8.0 LIMITATION OF LIABILITY
8.1 Licensee acknowledges
that the Licensed Software is experimental and that it may have
defects or deficiencies, which cannot or will not be corrected by
Sun. Licensee will hold Sun harmless from any claims based on
Licensee's use of the Licensed Software for any purposes other than
those of internal evaluation, and from any claims that later versions
or releases of any Licensed Software furnished to Licensee are
incompatible with the Licensed Software provided to Licensee under
this Agreement.
8.2 Licensee shall have the sole responsibility
to adequately protect and backup Licensee's data or equipment used in
connection with the Licensed Software.
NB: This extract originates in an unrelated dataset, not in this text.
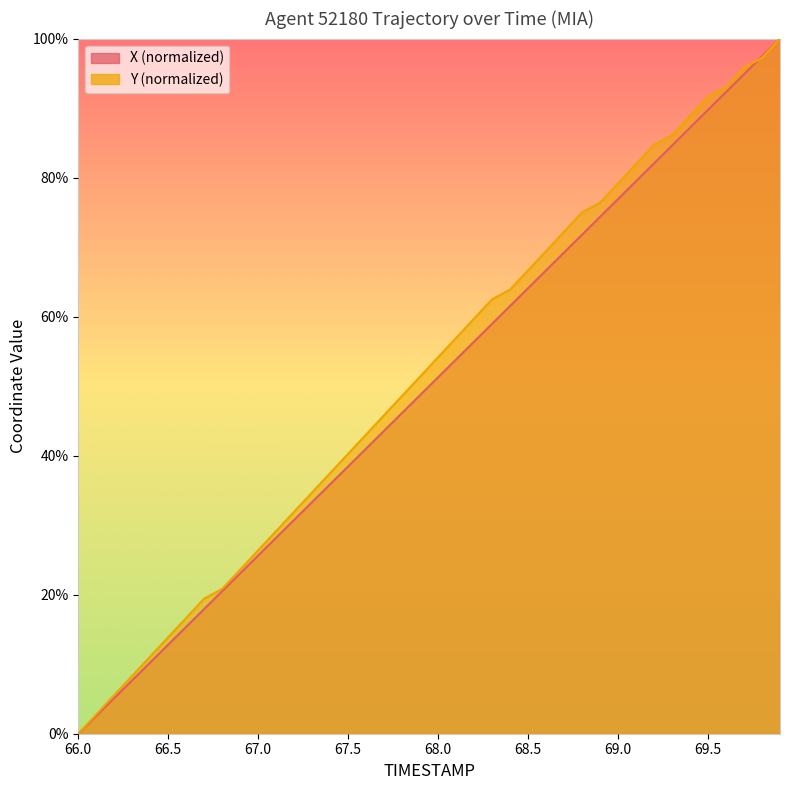

Which series has the widest spread of values?

X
Licensee shall not claim
against Sun for lost data, re-run time, inaccurate output, work
delays or lost profits resulting from Licensee' use of the Licensed
Software.
8.3 Licensee acknowledges that Sun is under no
obligation to release the Licensed Software as a Sun product.
8.4
Neither party will be liable for any indirect, punitive, special,
incidental or consequential damage in connection with or arising out
of this Agreement (including loss of business, revenue, profits, use,
data or other economic advantage), however it arises, whether for
breach or in tort, even if that party has been previously advised of
the possibility of such damage.
9.0 U.S. GOVERNMENT RESTRICTED RIGHTS
9.1 If this
Software is being acquired by or on behalf of the U.S. Government or
by a U.S. Government prime contractor or subcontractor (at any tier),
then the Government's rights in the Software and accompanying
documentation shall be only as set forth in this license; this is in
accordance with 48 C.F.R. 227.7202-4 (for Department of Defense (DOD)
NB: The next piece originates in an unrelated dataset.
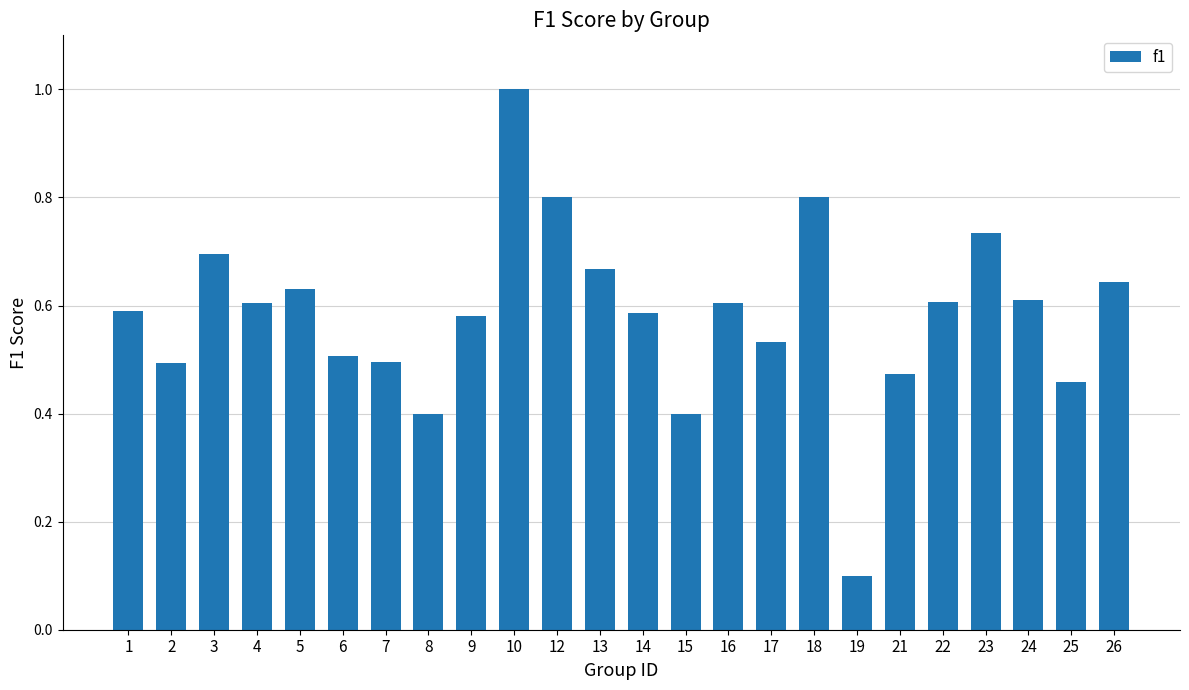

At which category does the chart reach its peak across all series?

10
acquisitions) and with 48 C.F.R. 2.101 and 12.212 (for non-DOD
acquisitions).
10.0 GENERAL TERMS
10.1 Any action relating to or
arising out of this Agreement will be governed by California law and
controlling U.S. federal law. The U.N. Convention for the
International Sale of Goods and the choice of law rules of any
jurisdiction will not apply.
10.2 Licensed Software and any
technical data delivered under this Agreement are subject to U.S.
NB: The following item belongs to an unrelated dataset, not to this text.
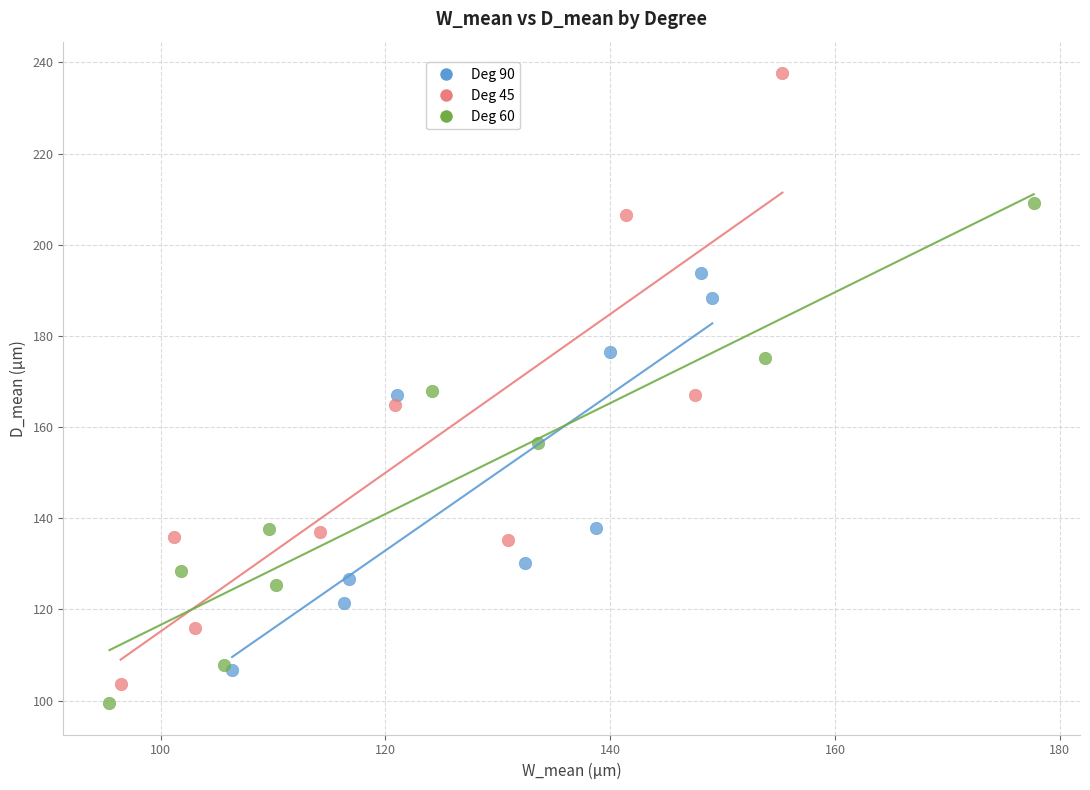

Which series contains the highest Y value?

Deg 45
export control laws and may be subject to export or import
regulations in other countries. Licensee agrees to comply strictly
with all such laws and regulations and acknowledges that it has the
responsibility to obtain such licenses to export, re-export or import
as may be required after delivery to Licensee.
10.3 It is
understood and agreed that, notwithstanding any other provision of
this Agreement, Licensee's breach of the provisions of Section 7 of
this Agreement will cause Sun irreparable damage for which recovery
of money damages would be inadequate, and that Sun will therefore be
entitled to seek timely injunctive relief to protect Sun's rights
under this Agreement in addition to any and all remedies available at
law.
10.4 Neither party may assign or otherwise transfer any of
its rights or obligations under this Agreement, without the prior
written consent of the other party, except that Sun may assign this
Agreement to an affiliated company.
10.5 This Agreement is the
parties' entire agreement relating to its subject matter. It
supersedes all prior or contemporaneous oral or written
communications, proposals, conditions, representations and warranties
and prevails over any conflicting or additional terms of any quote,
order, acknowledgment, or other communication between the parties
relating to its subject matter during the term of this Agreement. No
modification to this Agreement will be binding, unless in writing and
signed by an authorized representative of each party.